What's the tagset used by pybo? #31

Closed BLKSerene closed 5 years ago

BLKSerene commented 5 years ago

Hi, the tagset used by pybo is not documented and it seems to me that pybo uses the UD POS tags, but not identical to that.

Some additional POS tags are: OOV (unknown words?) -> X? OTHER (punctuation marks and symbols?) -> SYM/X? non-word (non-tibetan word or punctuation marks?) -> X?

And "punct" is lowercase, which should be mapped to PUNCT (as per the description of UD POS tags)

I'm not sure whether there are other POS tags used, could you please list all possible POS tags and give a simple description of them?

drupchen commented 5 years ago

The tagset is a simplification of the Tibetan in Digital Communication tagset. If POS for Tibetan have some interest to you, I think that is the best source you can get, besides the ones implemented on the basis of Tibetan traditional grammar by Monlam in his dictionary.
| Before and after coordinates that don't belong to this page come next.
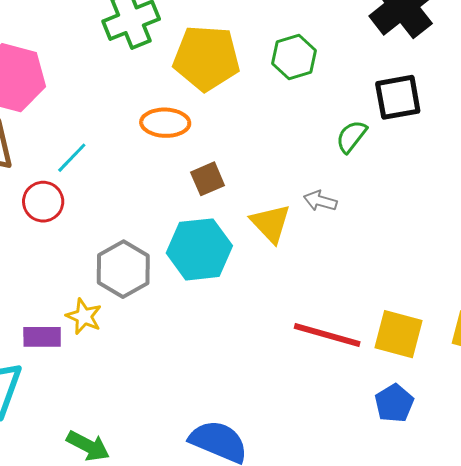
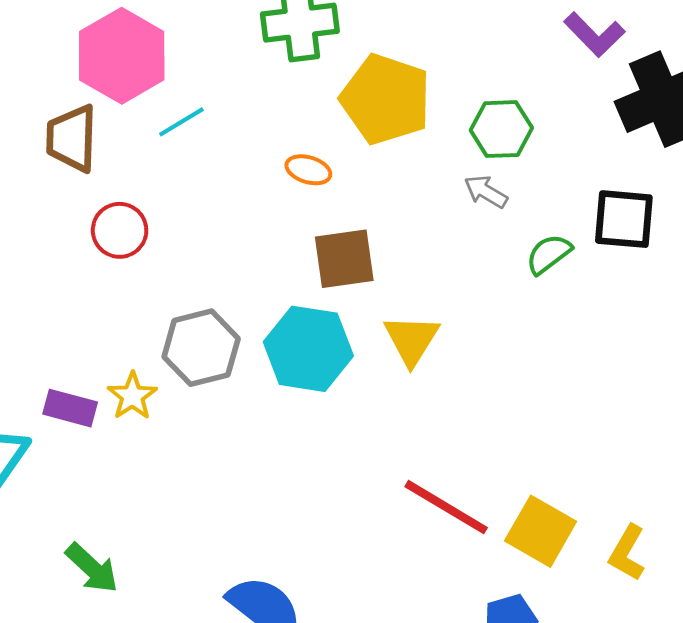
orange ellipse: (165, 123) -> (308, 170), size x0.7
cyan line: (72, 158) -> (181, 122), moved
brown square: (208, 179) -> (344, 259), size x1.4
gray arrow: (320, 201) -> (486, 192), moved

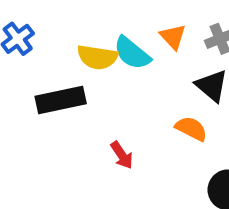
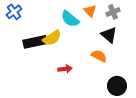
yellow semicircle: (97, 57) -> (52, 38), moved, turned -42
red arrow: (122, 155) -> (65, 69), turned -64

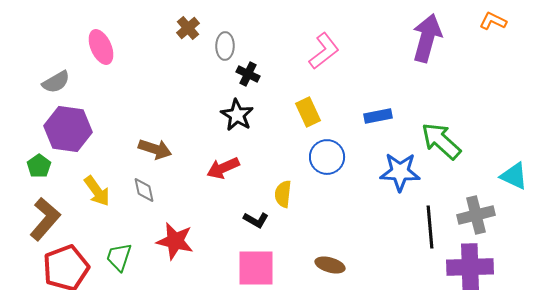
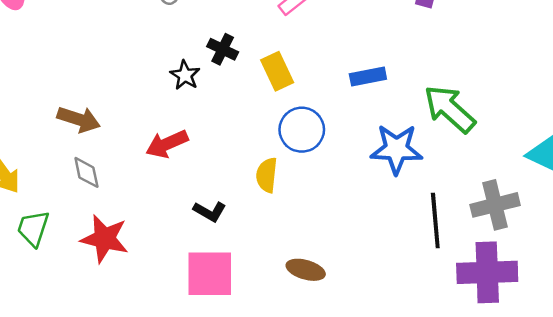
black cross: (248, 74) -> (223, 49), moved
black star: (237, 115) -> (185, 75), size x0.7
gray diamond: (144, 190) -> (86, 172), moved
yellow semicircle: (283, 194) -> (267, 175), moved
green trapezoid: (119, 257) -> (33, 228), moved

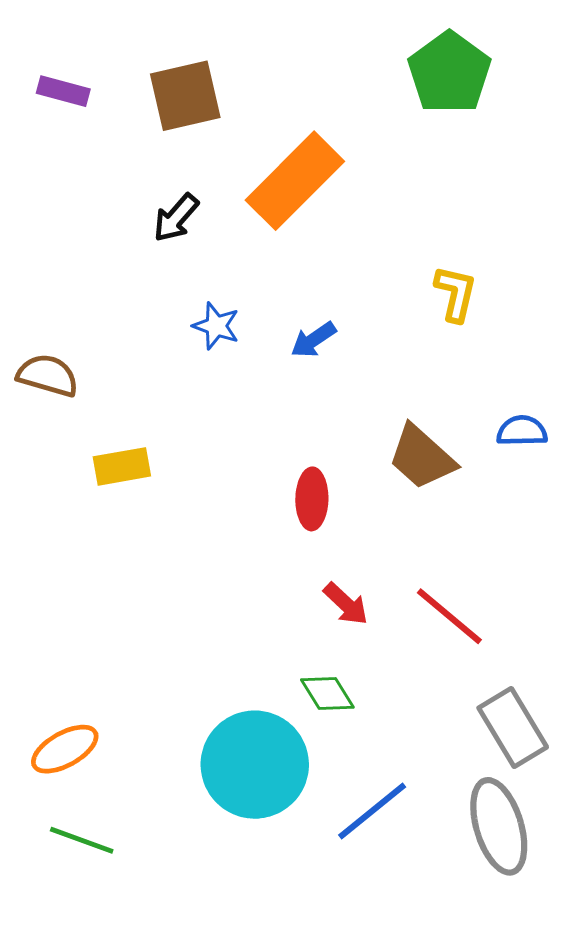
Right now, the support of POS tags is not a feature that I put forward because I am not satisfied by what pybo does with them at the moment, yet having those from TiDC is better than nothing. I know Edward Garett is building his own tagset from TiDC, but having them conform to UD, so that may be better than what pybo uses right now. By the way, changing the set is pretty straightforward: you just need to update/replace this file

Also keep in mind that I distinguish Token#tag and Token#pos in that the tag attribute comes from pybo's preprocessing. the tag is simply copied to the pos attribute in cases where no POS are available in the file above-mentioned.

Hope this helps a bit.

BLKSerene commented 5 years ago

Thanks a lot.